▸ **Stored dataset items**:
======

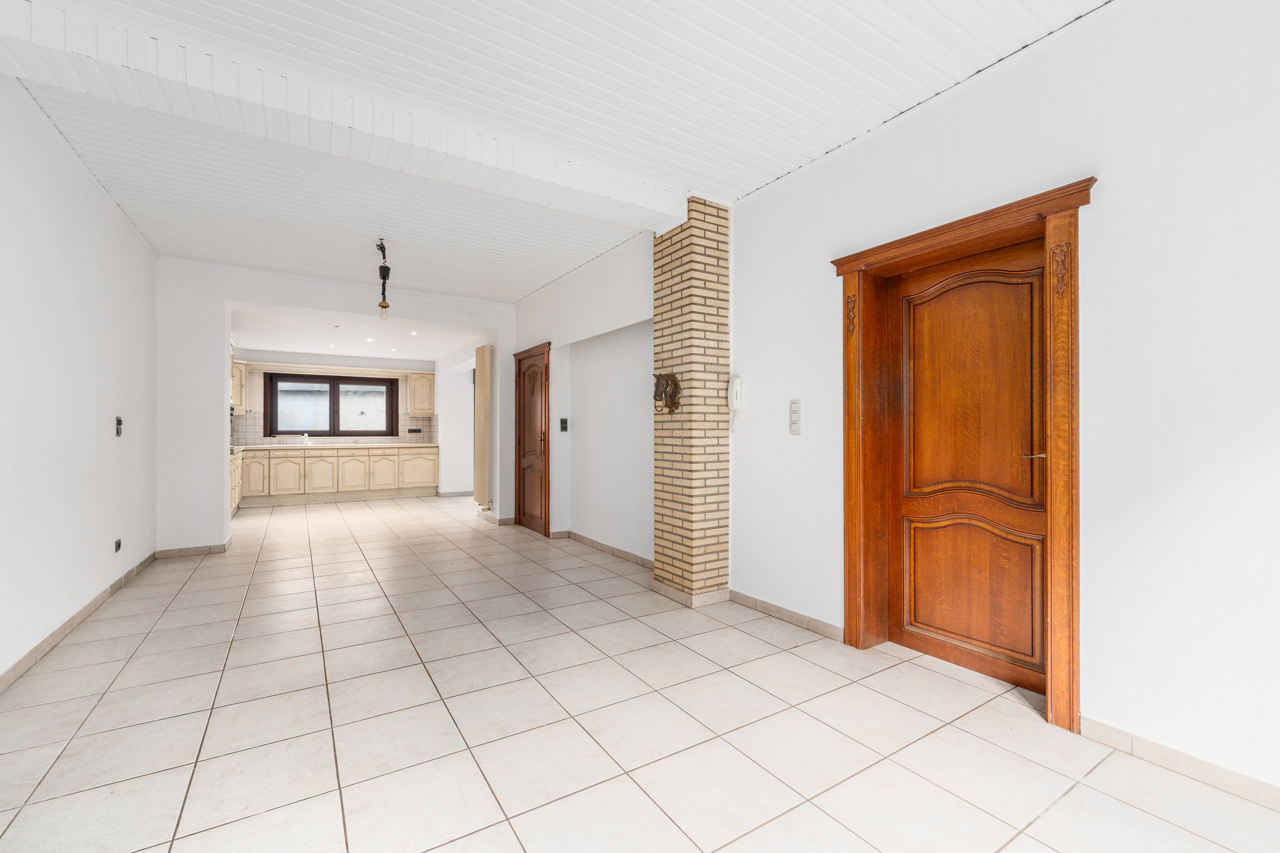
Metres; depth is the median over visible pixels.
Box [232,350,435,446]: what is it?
kitchen back wall
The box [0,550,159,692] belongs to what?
baseboard
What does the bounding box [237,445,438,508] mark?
base cabinet
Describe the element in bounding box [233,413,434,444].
tile backsplash
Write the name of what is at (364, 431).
window
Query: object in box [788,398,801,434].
light switch
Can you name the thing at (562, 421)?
light switch
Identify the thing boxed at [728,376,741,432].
intercom phone
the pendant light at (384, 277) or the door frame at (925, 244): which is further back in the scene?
the pendant light at (384, 277)
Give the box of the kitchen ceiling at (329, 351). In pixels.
[232,307,488,361]
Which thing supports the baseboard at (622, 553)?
attached to the right wall at (1108, 700)
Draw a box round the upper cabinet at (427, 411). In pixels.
[407,371,436,415]
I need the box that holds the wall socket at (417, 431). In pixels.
[407,427,422,433]
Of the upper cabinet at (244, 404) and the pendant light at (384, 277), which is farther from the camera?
the upper cabinet at (244, 404)
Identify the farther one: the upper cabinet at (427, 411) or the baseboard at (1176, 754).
the upper cabinet at (427, 411)
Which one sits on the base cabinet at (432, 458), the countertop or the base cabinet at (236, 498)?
the countertop
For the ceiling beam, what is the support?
attached to the ceiling at (810, 145)
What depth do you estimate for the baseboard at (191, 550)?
4.60 m
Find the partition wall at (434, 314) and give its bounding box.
[155,260,515,555]
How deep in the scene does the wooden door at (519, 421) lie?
5.75 m
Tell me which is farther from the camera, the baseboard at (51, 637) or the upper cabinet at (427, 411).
the upper cabinet at (427, 411)
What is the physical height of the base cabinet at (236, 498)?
0.875 m
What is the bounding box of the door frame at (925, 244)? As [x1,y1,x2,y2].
[831,176,1090,730]
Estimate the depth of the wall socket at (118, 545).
3.51 m
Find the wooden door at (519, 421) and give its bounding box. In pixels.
[514,343,549,536]
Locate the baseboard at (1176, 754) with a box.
[1076,714,1279,808]
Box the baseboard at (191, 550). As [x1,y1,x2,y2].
[154,541,229,558]
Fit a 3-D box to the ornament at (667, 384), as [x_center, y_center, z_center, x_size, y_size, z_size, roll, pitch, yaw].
[0.171,-0.231,3.489,0.140,0.294,0.246,0,0,-32]
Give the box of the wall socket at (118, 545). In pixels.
[113,538,121,552]
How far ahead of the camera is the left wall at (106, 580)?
2.78 m
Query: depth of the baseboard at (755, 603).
3.02 m
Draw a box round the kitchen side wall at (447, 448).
[435,355,475,497]
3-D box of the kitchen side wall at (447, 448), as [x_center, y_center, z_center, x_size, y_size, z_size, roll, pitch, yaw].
[-3.084,-0.027,8.949,0.811,2.469,1.892,0,0,-32]
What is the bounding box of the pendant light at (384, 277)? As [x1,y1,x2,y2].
[375,240,391,318]
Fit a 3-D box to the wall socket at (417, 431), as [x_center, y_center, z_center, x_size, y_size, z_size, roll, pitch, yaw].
[-3.957,0.074,8.744,0.202,0.113,0.020,0,0,-32]
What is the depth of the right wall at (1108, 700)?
1.86 m
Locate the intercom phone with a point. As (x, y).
(735, 399)
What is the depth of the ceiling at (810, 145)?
2.42 m
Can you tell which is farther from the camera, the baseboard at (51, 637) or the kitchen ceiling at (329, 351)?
the kitchen ceiling at (329, 351)
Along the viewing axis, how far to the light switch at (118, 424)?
3.50 m
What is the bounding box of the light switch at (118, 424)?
[114,416,123,435]
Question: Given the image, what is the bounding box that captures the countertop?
[234,443,436,449]
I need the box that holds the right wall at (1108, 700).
[509,0,1279,799]
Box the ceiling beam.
[0,0,688,230]
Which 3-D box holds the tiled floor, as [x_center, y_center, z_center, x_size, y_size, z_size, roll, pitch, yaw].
[-1.476,1.247,4.172,4.439,0.106,11.174,0,0,-32]
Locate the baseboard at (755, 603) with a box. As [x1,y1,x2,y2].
[728,589,842,641]
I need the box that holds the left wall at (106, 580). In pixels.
[0,75,156,686]
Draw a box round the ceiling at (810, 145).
[0,0,1113,299]
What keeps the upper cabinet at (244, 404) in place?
attached to the kitchen back wall at (324, 364)
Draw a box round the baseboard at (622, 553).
[554,530,654,569]
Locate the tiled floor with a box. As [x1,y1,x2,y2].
[0,494,1279,852]
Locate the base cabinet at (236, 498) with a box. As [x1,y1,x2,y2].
[230,447,243,513]
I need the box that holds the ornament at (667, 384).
[652,371,681,414]
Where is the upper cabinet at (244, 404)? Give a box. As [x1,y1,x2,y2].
[231,359,250,413]
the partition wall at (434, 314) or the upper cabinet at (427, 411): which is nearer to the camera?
the partition wall at (434, 314)
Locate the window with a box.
[263,373,396,437]
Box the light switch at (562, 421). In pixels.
[558,418,568,431]

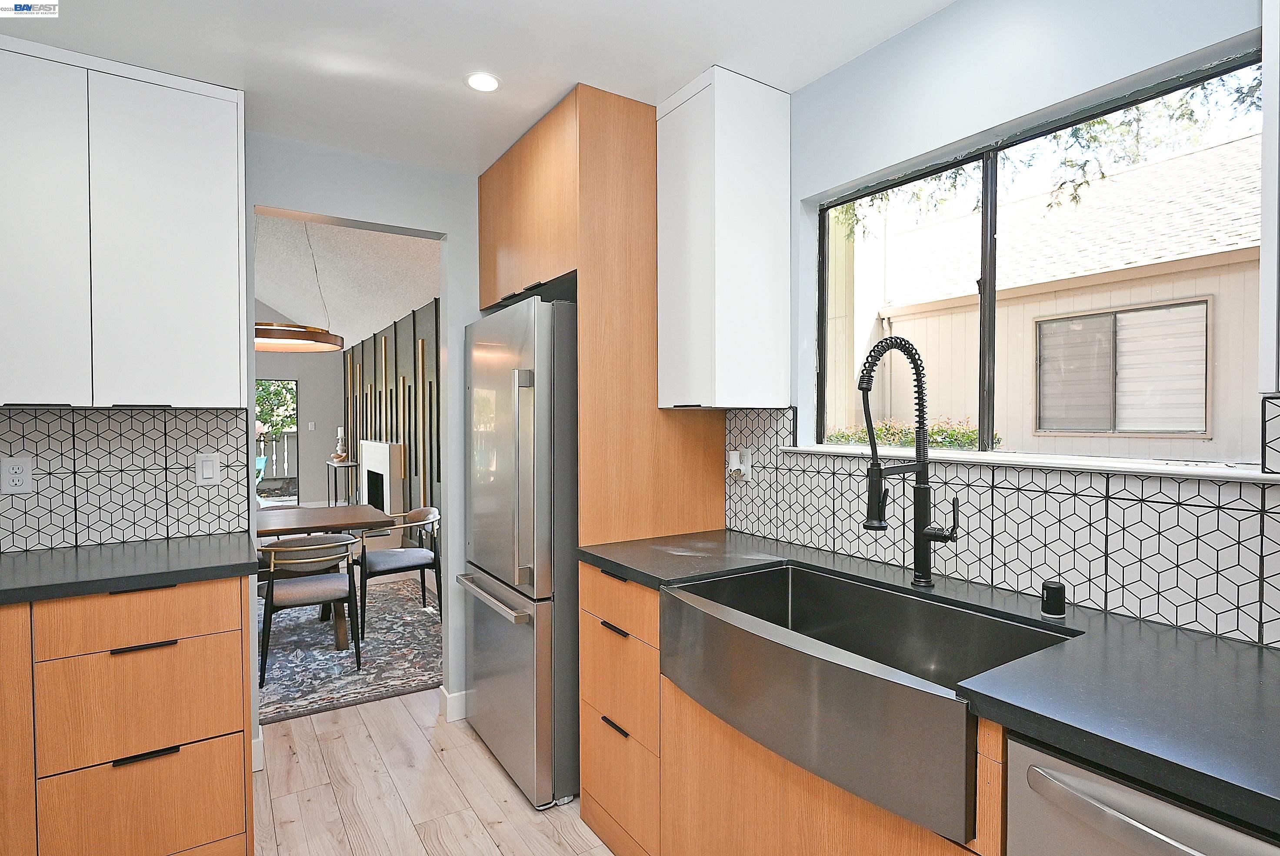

======

▸ **YOUR ASSIGNMENT**: Starting at the line that contains "What keeps the", reproduce each line exactly through the end of the entries above, leaving every picture out.

▸ **ANSWER**:
What keeps the upper cabinet at (244, 404) in place?
attached to the kitchen back wall at (324, 364)
Draw a box round the baseboard at (622, 553).
[554,530,654,569]
Locate the tiled floor with a box. As [x1,y1,x2,y2].
[0,494,1279,852]
Locate the base cabinet at (236, 498) with a box. As [x1,y1,x2,y2].
[230,447,243,513]
I need the box that holds the ornament at (667, 384).
[652,371,681,414]
Where is the upper cabinet at (244, 404)? Give a box. As [x1,y1,x2,y2].
[231,359,250,413]
the partition wall at (434, 314) or the upper cabinet at (427, 411): which is nearer to the camera?
the partition wall at (434, 314)
Locate the window with a box.
[263,373,396,437]
Box the light switch at (562, 421). In pixels.
[558,418,568,431]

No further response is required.